[Dataset excerpts]
============================================================

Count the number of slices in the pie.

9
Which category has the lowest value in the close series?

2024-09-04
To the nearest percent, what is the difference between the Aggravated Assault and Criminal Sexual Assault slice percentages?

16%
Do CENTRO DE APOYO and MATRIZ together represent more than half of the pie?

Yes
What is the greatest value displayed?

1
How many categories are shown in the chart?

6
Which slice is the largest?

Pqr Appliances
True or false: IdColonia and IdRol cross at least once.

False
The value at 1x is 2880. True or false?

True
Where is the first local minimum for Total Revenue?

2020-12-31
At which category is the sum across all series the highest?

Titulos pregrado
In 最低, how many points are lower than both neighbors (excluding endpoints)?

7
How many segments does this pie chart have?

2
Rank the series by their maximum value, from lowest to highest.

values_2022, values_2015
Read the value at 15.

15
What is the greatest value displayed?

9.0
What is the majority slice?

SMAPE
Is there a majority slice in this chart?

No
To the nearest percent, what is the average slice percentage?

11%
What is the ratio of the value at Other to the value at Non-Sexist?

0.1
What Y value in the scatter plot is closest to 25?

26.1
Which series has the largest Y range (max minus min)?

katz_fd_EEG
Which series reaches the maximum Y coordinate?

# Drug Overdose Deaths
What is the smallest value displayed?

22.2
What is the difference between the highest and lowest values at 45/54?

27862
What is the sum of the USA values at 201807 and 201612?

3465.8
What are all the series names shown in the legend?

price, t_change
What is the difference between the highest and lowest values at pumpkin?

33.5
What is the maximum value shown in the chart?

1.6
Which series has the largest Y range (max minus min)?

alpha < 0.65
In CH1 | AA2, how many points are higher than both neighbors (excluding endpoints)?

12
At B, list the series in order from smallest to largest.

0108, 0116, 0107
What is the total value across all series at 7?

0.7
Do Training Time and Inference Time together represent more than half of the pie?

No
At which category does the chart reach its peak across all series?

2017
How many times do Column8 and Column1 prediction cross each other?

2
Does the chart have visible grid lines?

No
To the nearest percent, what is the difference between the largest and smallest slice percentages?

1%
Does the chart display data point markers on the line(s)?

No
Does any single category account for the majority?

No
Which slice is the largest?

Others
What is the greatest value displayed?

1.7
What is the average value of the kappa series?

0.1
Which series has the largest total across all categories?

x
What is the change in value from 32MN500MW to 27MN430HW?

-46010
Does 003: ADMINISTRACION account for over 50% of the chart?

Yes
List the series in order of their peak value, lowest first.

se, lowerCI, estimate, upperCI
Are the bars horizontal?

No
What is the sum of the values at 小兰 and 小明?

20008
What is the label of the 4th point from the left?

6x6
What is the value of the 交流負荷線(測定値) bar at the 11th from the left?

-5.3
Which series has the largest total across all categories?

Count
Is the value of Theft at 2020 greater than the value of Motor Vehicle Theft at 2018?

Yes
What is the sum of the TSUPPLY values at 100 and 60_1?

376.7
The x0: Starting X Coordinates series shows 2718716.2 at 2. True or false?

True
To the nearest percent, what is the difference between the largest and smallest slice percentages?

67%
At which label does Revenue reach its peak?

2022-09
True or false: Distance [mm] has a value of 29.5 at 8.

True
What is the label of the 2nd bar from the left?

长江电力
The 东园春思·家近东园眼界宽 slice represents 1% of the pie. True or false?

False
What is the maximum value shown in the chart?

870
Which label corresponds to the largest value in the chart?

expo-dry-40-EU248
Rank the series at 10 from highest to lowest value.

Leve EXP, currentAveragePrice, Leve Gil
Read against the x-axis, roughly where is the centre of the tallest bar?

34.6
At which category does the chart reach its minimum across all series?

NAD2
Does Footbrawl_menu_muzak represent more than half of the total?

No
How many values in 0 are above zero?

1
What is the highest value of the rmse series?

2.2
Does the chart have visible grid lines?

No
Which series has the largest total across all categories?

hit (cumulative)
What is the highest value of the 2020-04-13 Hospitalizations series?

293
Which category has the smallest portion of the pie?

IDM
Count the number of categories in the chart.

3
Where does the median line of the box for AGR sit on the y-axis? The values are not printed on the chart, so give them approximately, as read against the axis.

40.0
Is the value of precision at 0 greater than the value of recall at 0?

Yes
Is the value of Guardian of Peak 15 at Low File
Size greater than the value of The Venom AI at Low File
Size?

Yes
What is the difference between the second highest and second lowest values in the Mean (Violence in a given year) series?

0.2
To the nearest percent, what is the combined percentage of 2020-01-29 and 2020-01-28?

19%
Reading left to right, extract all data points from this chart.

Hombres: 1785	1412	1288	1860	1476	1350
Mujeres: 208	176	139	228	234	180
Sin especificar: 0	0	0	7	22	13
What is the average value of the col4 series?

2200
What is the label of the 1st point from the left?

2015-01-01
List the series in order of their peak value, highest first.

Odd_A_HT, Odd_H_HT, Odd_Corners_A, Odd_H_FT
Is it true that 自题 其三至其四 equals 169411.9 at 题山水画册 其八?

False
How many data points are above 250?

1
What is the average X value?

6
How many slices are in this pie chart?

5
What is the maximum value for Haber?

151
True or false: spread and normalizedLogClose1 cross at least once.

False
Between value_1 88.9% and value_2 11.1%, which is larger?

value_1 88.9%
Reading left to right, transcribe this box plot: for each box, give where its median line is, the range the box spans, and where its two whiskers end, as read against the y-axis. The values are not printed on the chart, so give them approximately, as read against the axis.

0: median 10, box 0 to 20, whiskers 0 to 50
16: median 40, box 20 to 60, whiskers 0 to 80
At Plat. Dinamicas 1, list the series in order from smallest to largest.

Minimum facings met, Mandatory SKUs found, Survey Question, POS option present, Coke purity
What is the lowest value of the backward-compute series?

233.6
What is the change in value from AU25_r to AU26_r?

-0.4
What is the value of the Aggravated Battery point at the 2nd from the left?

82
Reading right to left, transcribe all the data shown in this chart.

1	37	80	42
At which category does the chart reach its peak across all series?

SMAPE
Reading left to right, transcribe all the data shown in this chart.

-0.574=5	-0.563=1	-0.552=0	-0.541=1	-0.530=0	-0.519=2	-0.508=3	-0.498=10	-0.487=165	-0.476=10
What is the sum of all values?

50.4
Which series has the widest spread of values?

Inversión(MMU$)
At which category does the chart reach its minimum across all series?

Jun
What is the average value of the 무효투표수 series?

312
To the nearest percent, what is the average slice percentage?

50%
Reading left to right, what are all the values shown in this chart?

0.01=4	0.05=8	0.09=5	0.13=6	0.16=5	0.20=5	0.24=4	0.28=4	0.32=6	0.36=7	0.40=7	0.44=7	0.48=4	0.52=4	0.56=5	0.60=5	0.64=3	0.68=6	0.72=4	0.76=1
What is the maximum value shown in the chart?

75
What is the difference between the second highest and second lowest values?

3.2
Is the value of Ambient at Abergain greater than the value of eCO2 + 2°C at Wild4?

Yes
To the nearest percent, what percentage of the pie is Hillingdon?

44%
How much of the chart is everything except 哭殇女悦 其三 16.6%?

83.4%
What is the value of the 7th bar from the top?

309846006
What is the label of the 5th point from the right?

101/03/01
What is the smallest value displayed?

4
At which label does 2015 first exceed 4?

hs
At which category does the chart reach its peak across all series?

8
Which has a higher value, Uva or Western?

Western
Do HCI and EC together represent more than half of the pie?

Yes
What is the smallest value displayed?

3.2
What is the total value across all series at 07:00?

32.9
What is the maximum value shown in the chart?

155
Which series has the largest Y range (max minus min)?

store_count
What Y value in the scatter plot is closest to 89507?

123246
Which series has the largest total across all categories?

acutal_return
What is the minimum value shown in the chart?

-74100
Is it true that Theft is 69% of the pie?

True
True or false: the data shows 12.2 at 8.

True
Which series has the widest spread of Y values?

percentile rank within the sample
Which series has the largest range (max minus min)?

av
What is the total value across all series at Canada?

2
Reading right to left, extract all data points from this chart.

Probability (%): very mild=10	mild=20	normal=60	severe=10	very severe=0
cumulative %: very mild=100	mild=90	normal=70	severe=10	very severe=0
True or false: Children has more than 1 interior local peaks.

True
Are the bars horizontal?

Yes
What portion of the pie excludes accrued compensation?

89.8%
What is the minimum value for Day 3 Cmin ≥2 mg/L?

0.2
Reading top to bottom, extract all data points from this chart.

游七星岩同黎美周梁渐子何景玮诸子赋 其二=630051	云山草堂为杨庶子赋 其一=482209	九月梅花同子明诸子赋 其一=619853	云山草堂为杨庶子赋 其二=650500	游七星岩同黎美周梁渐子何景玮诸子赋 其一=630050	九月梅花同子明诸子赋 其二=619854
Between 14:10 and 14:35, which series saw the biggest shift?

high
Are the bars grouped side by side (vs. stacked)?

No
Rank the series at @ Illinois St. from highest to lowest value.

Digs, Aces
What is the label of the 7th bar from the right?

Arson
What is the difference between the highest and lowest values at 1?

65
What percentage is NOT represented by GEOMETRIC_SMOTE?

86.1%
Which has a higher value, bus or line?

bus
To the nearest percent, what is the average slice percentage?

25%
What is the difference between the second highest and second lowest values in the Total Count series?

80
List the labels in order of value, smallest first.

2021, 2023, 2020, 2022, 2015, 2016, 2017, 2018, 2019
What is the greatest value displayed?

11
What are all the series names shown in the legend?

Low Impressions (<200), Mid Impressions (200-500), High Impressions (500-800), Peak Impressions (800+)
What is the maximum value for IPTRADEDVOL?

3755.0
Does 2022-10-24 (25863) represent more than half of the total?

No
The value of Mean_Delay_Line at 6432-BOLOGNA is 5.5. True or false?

============================================================

TASK DETAILS
Reproduce verbatim the items from the start through the line containing "Assault slice percentages?", including that line.

SOLUTION BELOW
Count the number of slices in the pie.

9
Which category has the lowest value in the close series?

2024-09-04
To the nearest percent, what is the difference between the Aggravated Assault and Criminal Sexual Assault slice percentages?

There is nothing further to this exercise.